By light frigate I mean something ala ANZAC or Gepard class frigate (c. 4,000 ton) rather than 6,000- 8,000 ton destoyers/heavy frigates. I’m not talking about shiups smaller than that/
Nice but as you mentioned, they still needed those destroyers and frigates as a cover. Nowadays there is no money, nor public support to keep both types. As you said, you want to replace ships, not add ships, so who will deliver the escorts’ escort in this case? Count on US “because they already have them”?
The frigates of today deliver more capability on tonnage, but so do their adversaries… All together it comes down to similar capabilities, at a higher price. Tonnage has little to do with usefulnes.
Their adversaries are pirates in speed boats and cargo ships involved in smuggling as well as occassionally fishing vessels (either loaded up with illegally caught fish or illegal refugees).
This is probably the most active most NATO navies have been since WWII. Before that it was Cold War ASW patrol and they never fired shots in anger (not talking about USN).
As Jonesy mentioned you won’t be buying 2 or 3 frigates for 1 destroyer. You’ll have to buy 2 or 3 times the amount of engines etc. And these don’t come at half or a third of the price of the destroyer’s engines, same counts for other systems, a navigation radar costs the same for about any ship, so instead of buying 2 you’re going to buy 4 or 6 and not gain much capability.
You’ve got capability to maintain everyday operations and meet international commitments. Which is more than some NATO navies can do now.
Yes, but then we come to the old saying: better to have and not need than to need it, but not have it…
As a finance manager, I would call that an innefficient usage of resources.
As mentioned before, I think you’re not getting the real big picture.

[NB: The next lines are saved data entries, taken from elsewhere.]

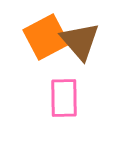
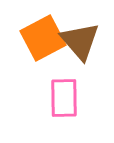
orange square: moved 3 px left, 1 px down
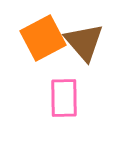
brown triangle: moved 4 px right, 1 px down
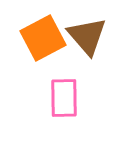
brown triangle: moved 3 px right, 6 px up
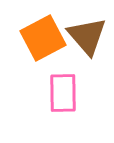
pink rectangle: moved 1 px left, 5 px up
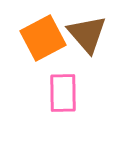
brown triangle: moved 2 px up
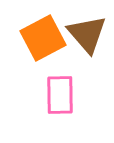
pink rectangle: moved 3 px left, 2 px down
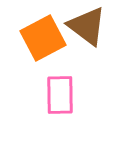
brown triangle: moved 8 px up; rotated 12 degrees counterclockwise
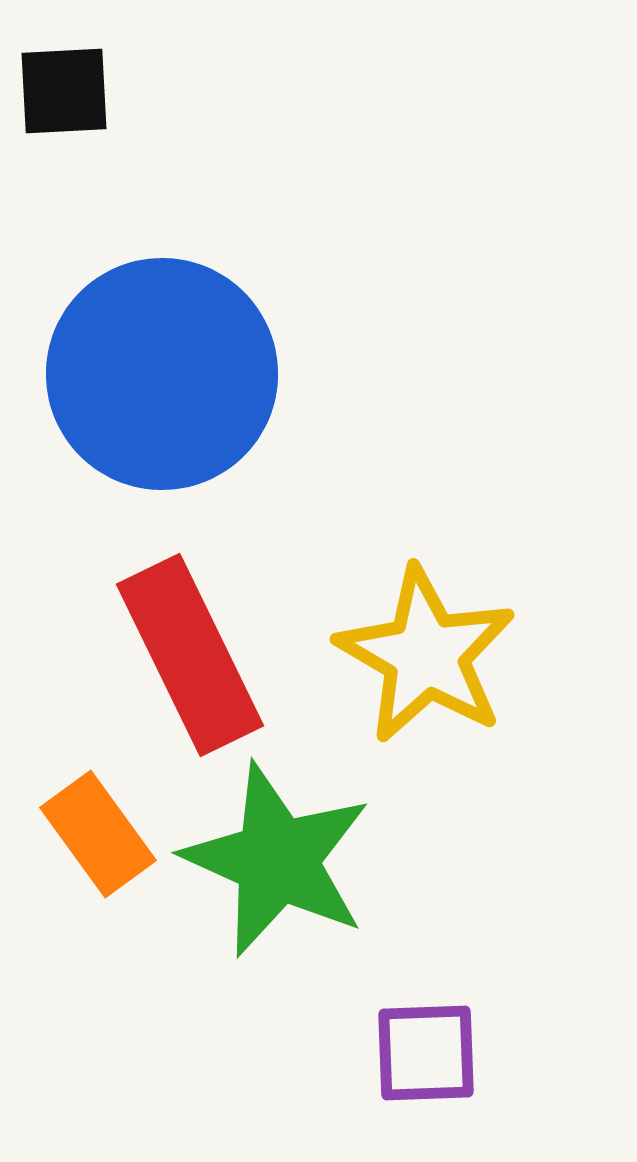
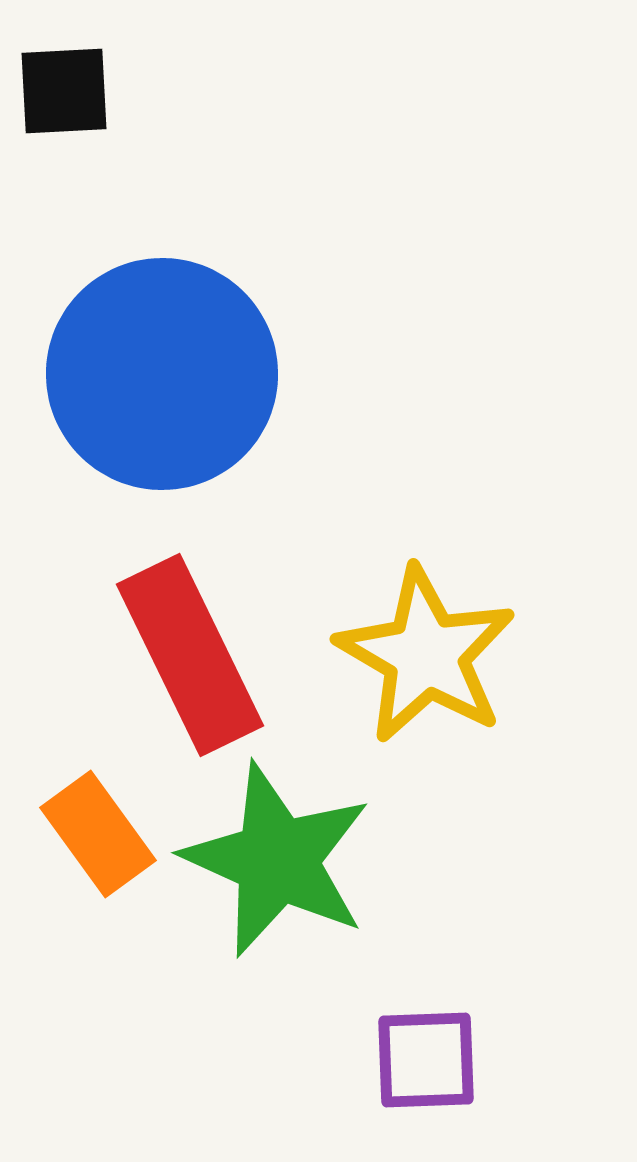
purple square: moved 7 px down
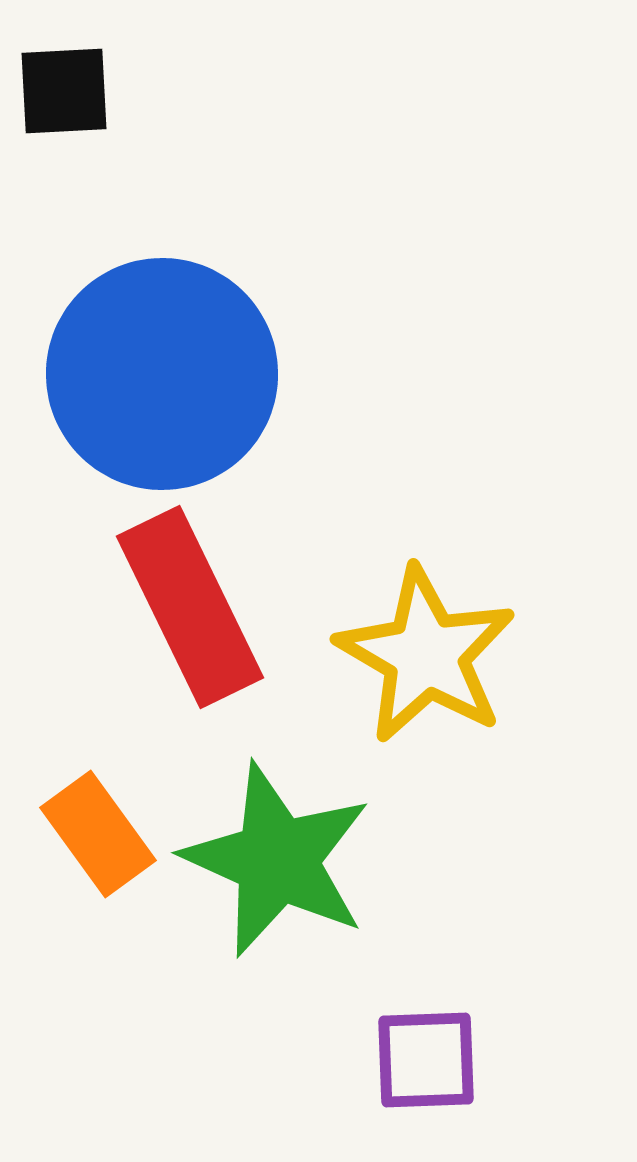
red rectangle: moved 48 px up
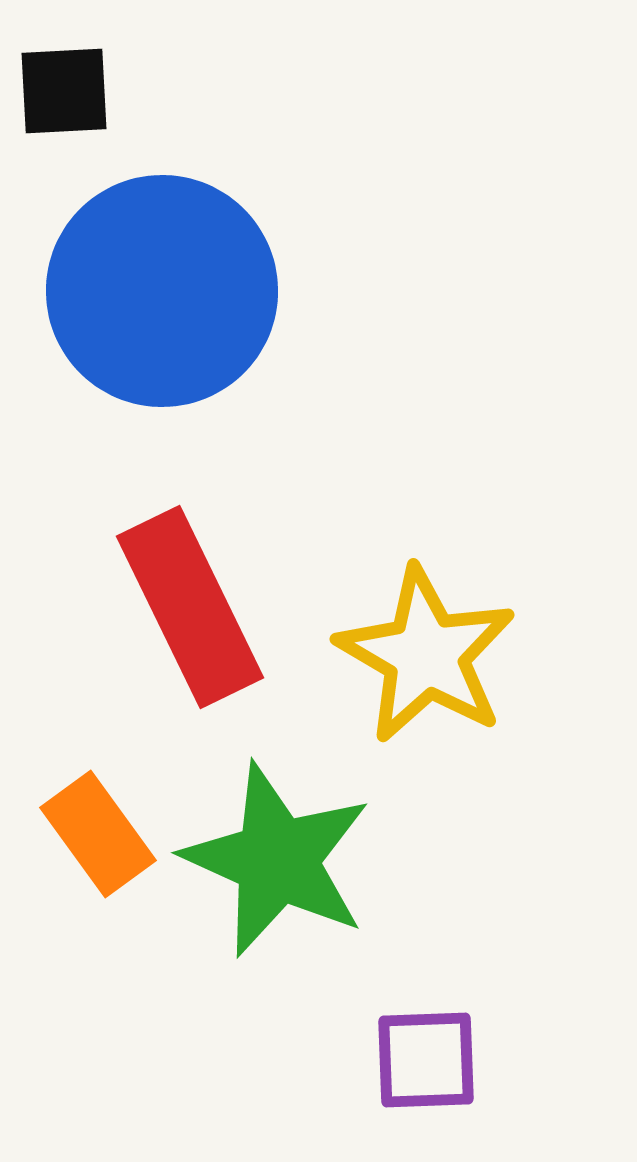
blue circle: moved 83 px up
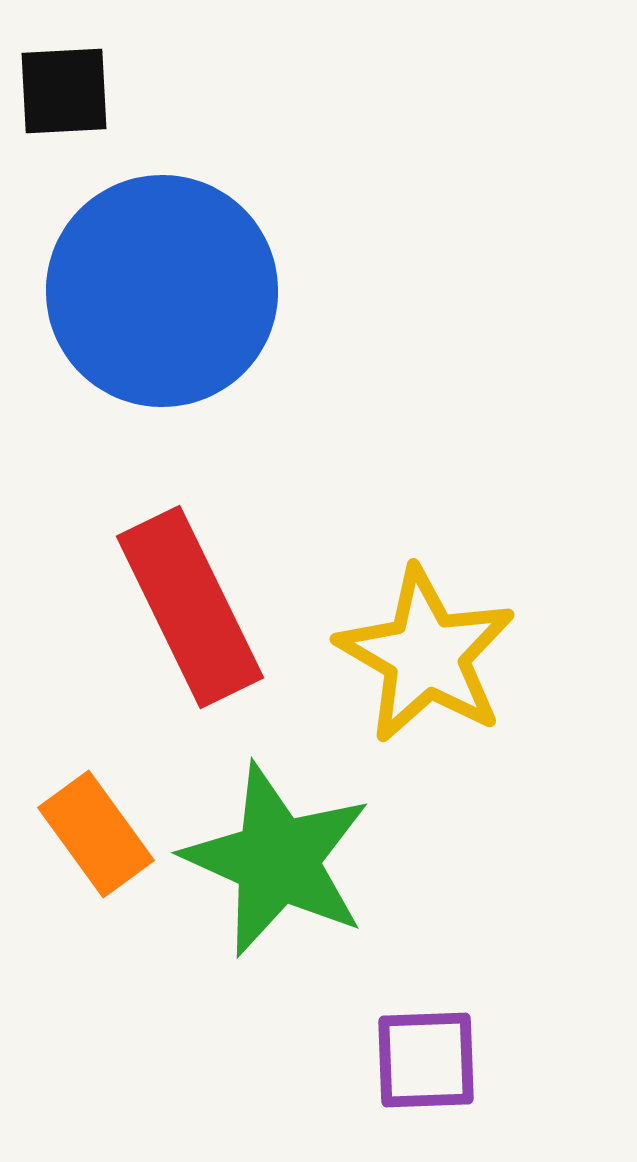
orange rectangle: moved 2 px left
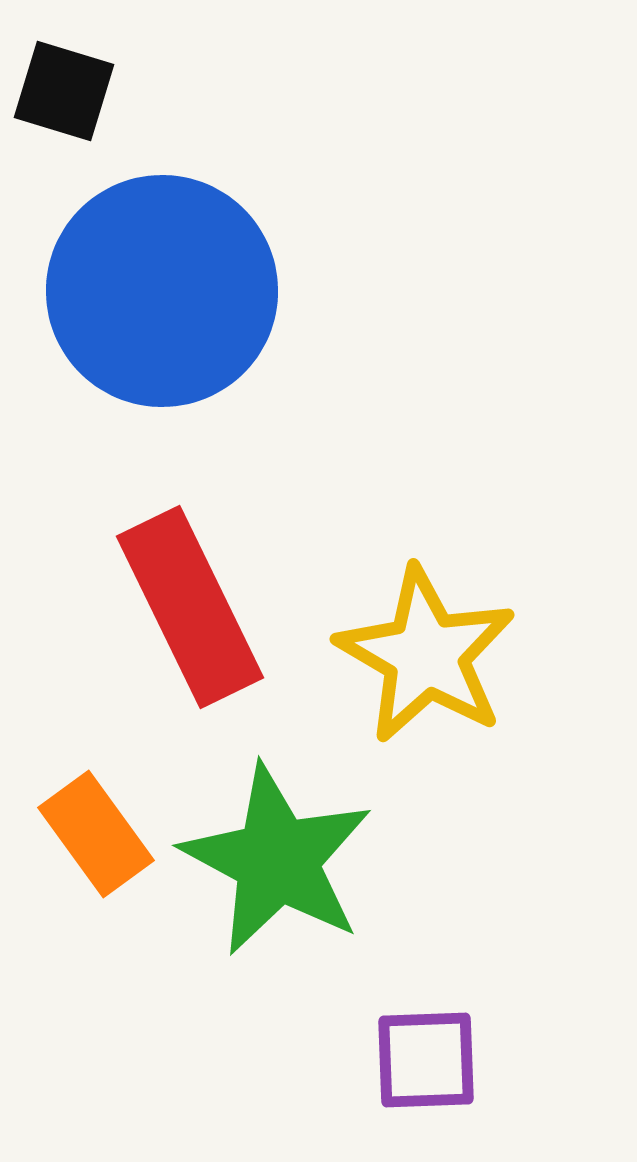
black square: rotated 20 degrees clockwise
green star: rotated 4 degrees clockwise
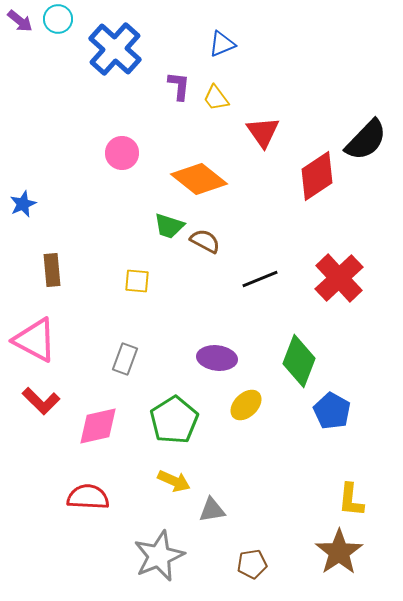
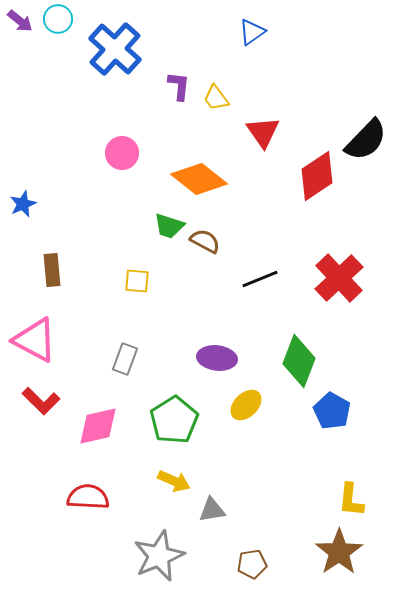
blue triangle: moved 30 px right, 12 px up; rotated 12 degrees counterclockwise
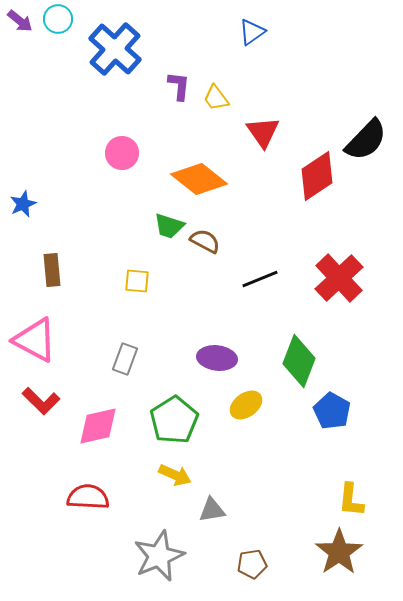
yellow ellipse: rotated 8 degrees clockwise
yellow arrow: moved 1 px right, 6 px up
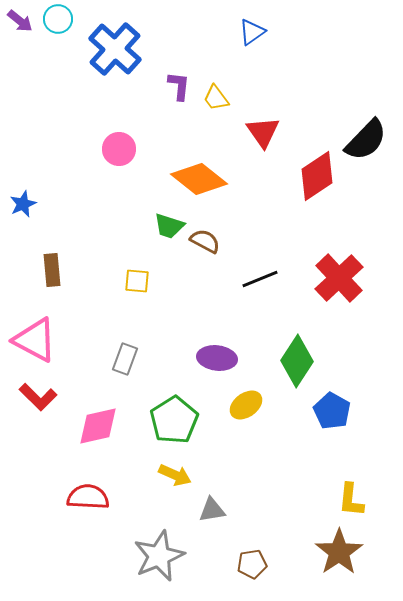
pink circle: moved 3 px left, 4 px up
green diamond: moved 2 px left; rotated 12 degrees clockwise
red L-shape: moved 3 px left, 4 px up
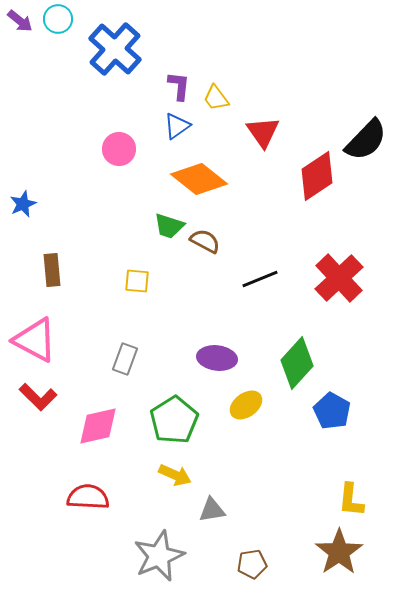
blue triangle: moved 75 px left, 94 px down
green diamond: moved 2 px down; rotated 9 degrees clockwise
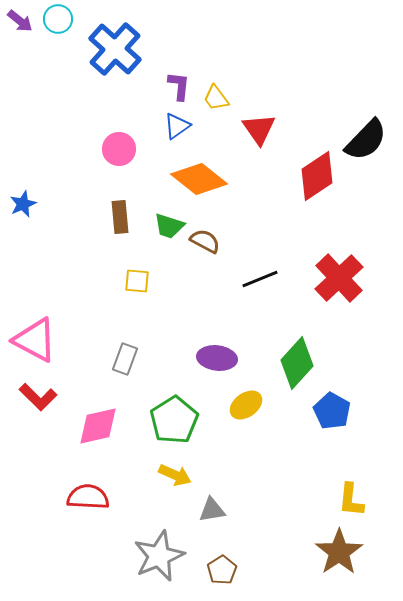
red triangle: moved 4 px left, 3 px up
brown rectangle: moved 68 px right, 53 px up
brown pentagon: moved 30 px left, 6 px down; rotated 24 degrees counterclockwise
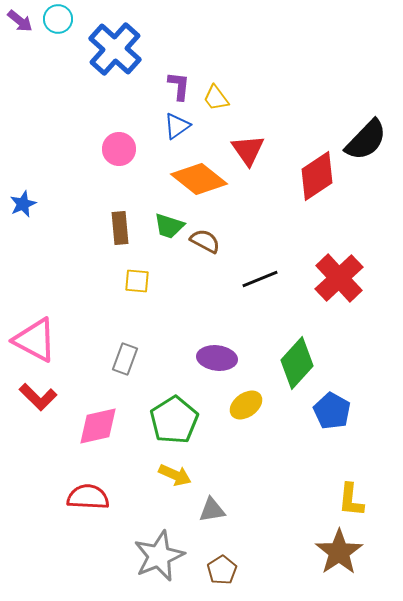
red triangle: moved 11 px left, 21 px down
brown rectangle: moved 11 px down
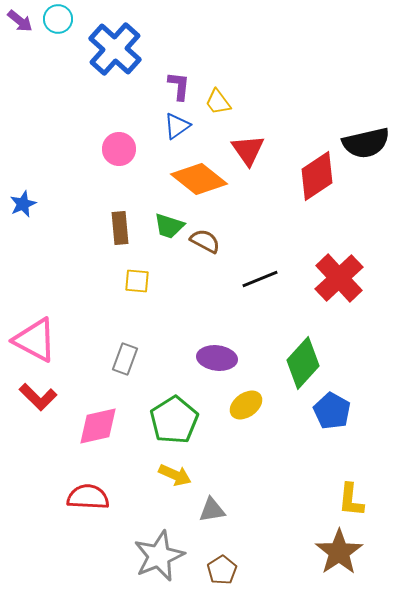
yellow trapezoid: moved 2 px right, 4 px down
black semicircle: moved 3 px down; rotated 33 degrees clockwise
green diamond: moved 6 px right
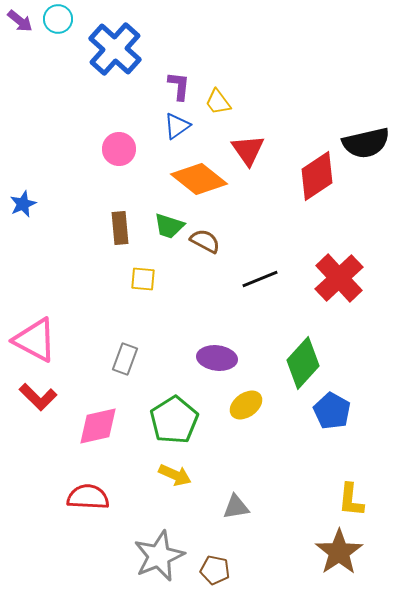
yellow square: moved 6 px right, 2 px up
gray triangle: moved 24 px right, 3 px up
brown pentagon: moved 7 px left; rotated 28 degrees counterclockwise
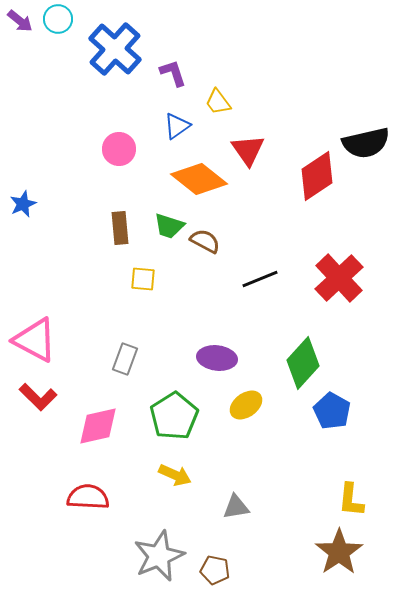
purple L-shape: moved 6 px left, 13 px up; rotated 24 degrees counterclockwise
green pentagon: moved 4 px up
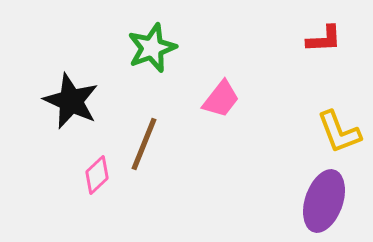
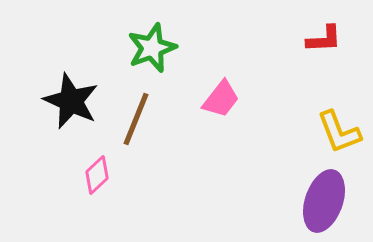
brown line: moved 8 px left, 25 px up
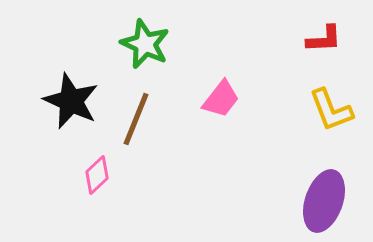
green star: moved 7 px left, 4 px up; rotated 27 degrees counterclockwise
yellow L-shape: moved 8 px left, 22 px up
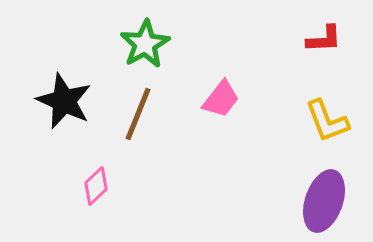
green star: rotated 18 degrees clockwise
black star: moved 7 px left
yellow L-shape: moved 4 px left, 11 px down
brown line: moved 2 px right, 5 px up
pink diamond: moved 1 px left, 11 px down
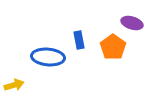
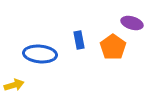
blue ellipse: moved 8 px left, 3 px up
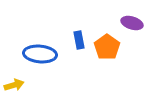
orange pentagon: moved 6 px left
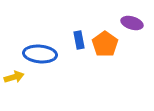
orange pentagon: moved 2 px left, 3 px up
yellow arrow: moved 8 px up
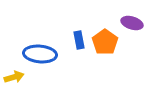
orange pentagon: moved 2 px up
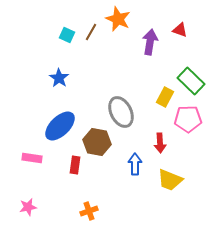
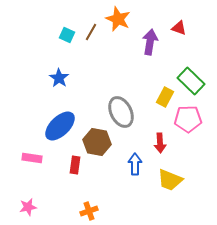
red triangle: moved 1 px left, 2 px up
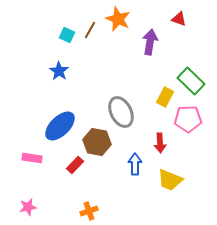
red triangle: moved 9 px up
brown line: moved 1 px left, 2 px up
blue star: moved 7 px up
red rectangle: rotated 36 degrees clockwise
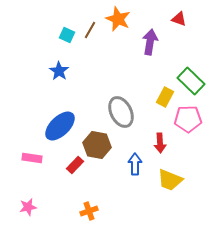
brown hexagon: moved 3 px down
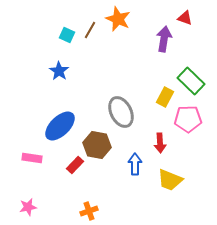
red triangle: moved 6 px right, 1 px up
purple arrow: moved 14 px right, 3 px up
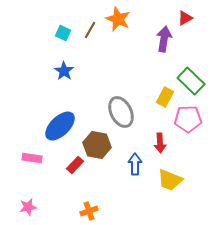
red triangle: rotated 49 degrees counterclockwise
cyan square: moved 4 px left, 2 px up
blue star: moved 5 px right
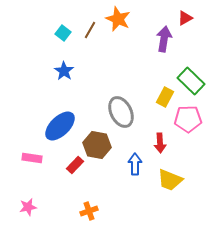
cyan square: rotated 14 degrees clockwise
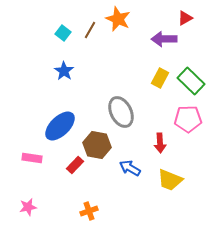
purple arrow: rotated 100 degrees counterclockwise
yellow rectangle: moved 5 px left, 19 px up
blue arrow: moved 5 px left, 4 px down; rotated 60 degrees counterclockwise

Economy is nowadays a lot more important, the changes in shipping have been so huge that it’s not even comparable to WWII scenarios anymore. Back then you had two types of ships, a cargo ship, and a tanker. Nowadays you have a billion types of ships, structures etc. at sea that are all very valuable and extremely vulnerable. Ever thought of how vulnerable an oil drilling rig or even a full field is to submarine attack or air attack? How much economic and supply damage it would do when one full oil field was wiped out? Or those ships that carry vital factory parts, cars, etc. etc. back in WWII there was hardly any such trade or activity going on.
In any case nowadays no army/armed forces are going to fight WWII style all-out wars. If a bomb hits a civilian nowadays, that’s a big shame and disaster, I doubt they’ll change their minds in larger scale conflicts.And last but not least:
The MCM capability is already there, and up till now we’re still mostly cleaning WWI and WII stuff. In the end you could say the same about MCM ships than about your AAW destroyer. We didn’t need them since 1992 so we should not build them anymore?Your point of going from 18 frigates to 6 destroyers doesn’t seem right either. It just shows the lack of budgets for most armed forces and they’re trying to get the most out of it. Practically (not taking in account the real prices), if they had gone to 18 smaller frigates/corvettes do you think that would have made it any better? I doubt it. As mentioned above, you’re dropping a huge amount of knowledge/capabilities and there might be a time when you need those… And then you paid for 18 propulsion plants, 36 navigation radars…
All this proves my point even further – the current best option is the OPV. The destroyer is a pointless battleship designed for wars that no longer happen.
As a wise man said, “the future is not Son of Desert Storm, it’s the stepchild of Somalia and Chechnya.”
Fighters are mneant to provide top cover in contested airspace so the bombers can do their job.
Comment about artillery and mortar shells is perfectly valid though and most likely form of support in any conventional war.